Every entry below should come back unchanged, except that the pictures are dropped.

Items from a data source
*** Block opens ***
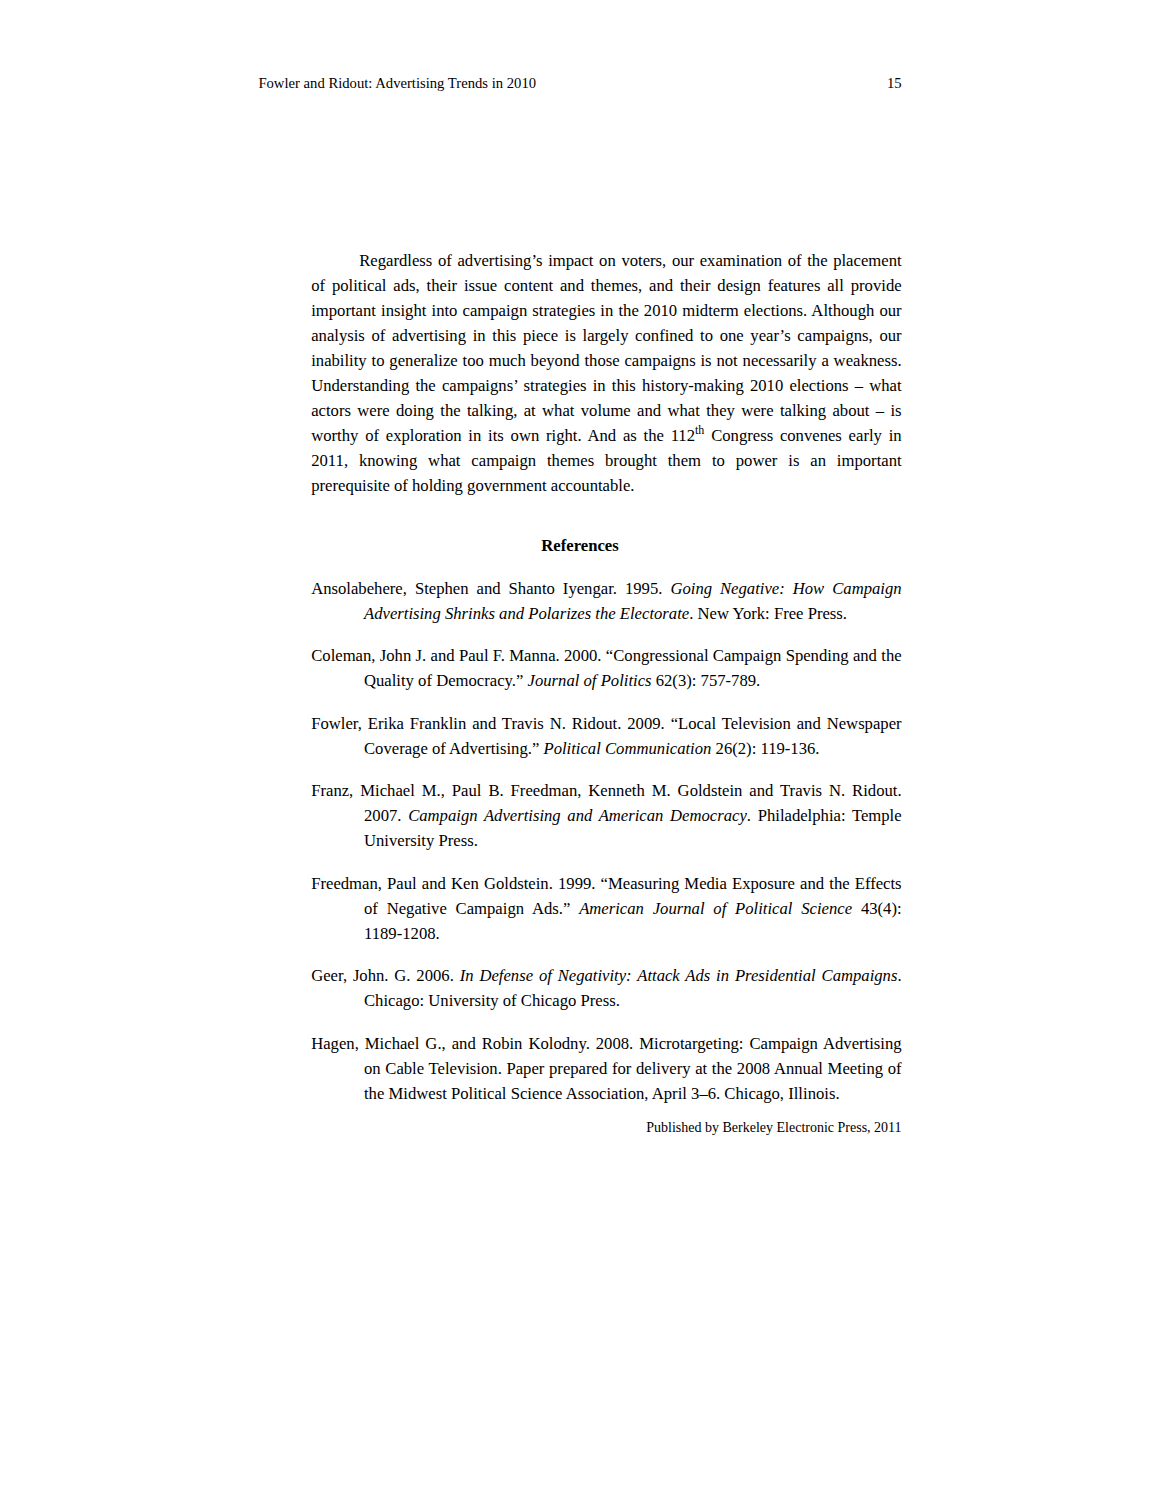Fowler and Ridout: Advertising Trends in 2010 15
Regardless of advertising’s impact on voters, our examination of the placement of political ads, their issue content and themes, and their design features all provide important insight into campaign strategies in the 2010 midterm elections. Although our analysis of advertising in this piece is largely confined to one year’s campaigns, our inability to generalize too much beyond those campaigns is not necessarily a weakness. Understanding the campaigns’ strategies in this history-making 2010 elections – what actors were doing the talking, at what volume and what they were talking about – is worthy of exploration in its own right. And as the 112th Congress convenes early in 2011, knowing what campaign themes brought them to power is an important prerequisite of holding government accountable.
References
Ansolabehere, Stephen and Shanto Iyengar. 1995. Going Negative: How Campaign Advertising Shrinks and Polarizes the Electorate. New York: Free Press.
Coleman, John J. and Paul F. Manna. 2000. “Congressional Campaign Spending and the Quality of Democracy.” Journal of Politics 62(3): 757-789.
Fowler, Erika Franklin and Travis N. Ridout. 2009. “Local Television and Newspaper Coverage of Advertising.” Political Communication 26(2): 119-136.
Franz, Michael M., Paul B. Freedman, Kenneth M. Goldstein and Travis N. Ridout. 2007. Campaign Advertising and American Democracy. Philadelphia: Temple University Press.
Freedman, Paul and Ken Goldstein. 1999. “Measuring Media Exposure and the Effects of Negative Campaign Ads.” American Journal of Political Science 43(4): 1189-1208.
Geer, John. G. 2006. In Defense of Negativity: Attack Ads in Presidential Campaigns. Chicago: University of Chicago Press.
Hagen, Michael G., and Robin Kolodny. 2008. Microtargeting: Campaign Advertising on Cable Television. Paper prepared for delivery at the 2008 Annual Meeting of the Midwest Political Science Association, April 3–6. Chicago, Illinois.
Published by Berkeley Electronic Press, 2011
*** Block closes ***
_Task result_:
Fowler and Ridout: Advertising Trends in 2010 15
Regardless of advertising’s impact on voters, our examination of the placement of political ads, their issue content and themes, and their design features all provide important insight into campaign strategies in the 2010 midterm elections. Although our analysis of advertising in this piece is largely confined to one year’s campaigns, our inability to generalize too much beyond those campaigns is not necessarily a weakness. Understanding the campaigns’ strategies in this history-making 2010 elections – what actors were doing the talking, at what volume and what they were talking about – is worthy of exploration in its own right. And as the 112th Congress convenes early in 2011, knowing what campaign themes brought them to power is an important prerequisite of holding government accountable.
References
Ansolabehere, Stephen and Shanto Iyengar. 1995. Going Negative: How Campaign Advertising Shrinks and Polarizes the Electorate. New York: Free Press.
Coleman, John J. and Paul F. Manna. 2000. “Congressional Campaign Spending and the Quality of Democracy.” Journal of Politics 62(3): 757-789.
Fowler, Erika Franklin and Travis N. Ridout. 2009. “Local Television and Newspaper Coverage of Advertising.” Political Communication 26(2): 119-136.
Franz, Michael M., Paul B. Freedman, Kenneth M. Goldstein and Travis N. Ridout. 2007. Campaign Advertising and American Democracy. Philadelphia: Temple University Press.
Freedman, Paul and Ken Goldstein. 1999. “Measuring Media Exposure and the Effects of Negative Campaign Ads.” American Journal of Political Science 43(4): 1189-1208.
Geer, John. G. 2006. In Defense of Negativity: Attack Ads in Presidential Campaigns. Chicago: University of Chicago Press.
Hagen, Michael G., and Robin Kolodny. 2008. Microtargeting: Campaign Advertising on Cable Television. Paper prepared for delivery at the 2008 Annual Meeting of the Midwest Political Science Association, April 3–6. Chicago, Illinois.
Published by Berkeley Electronic Press, 2011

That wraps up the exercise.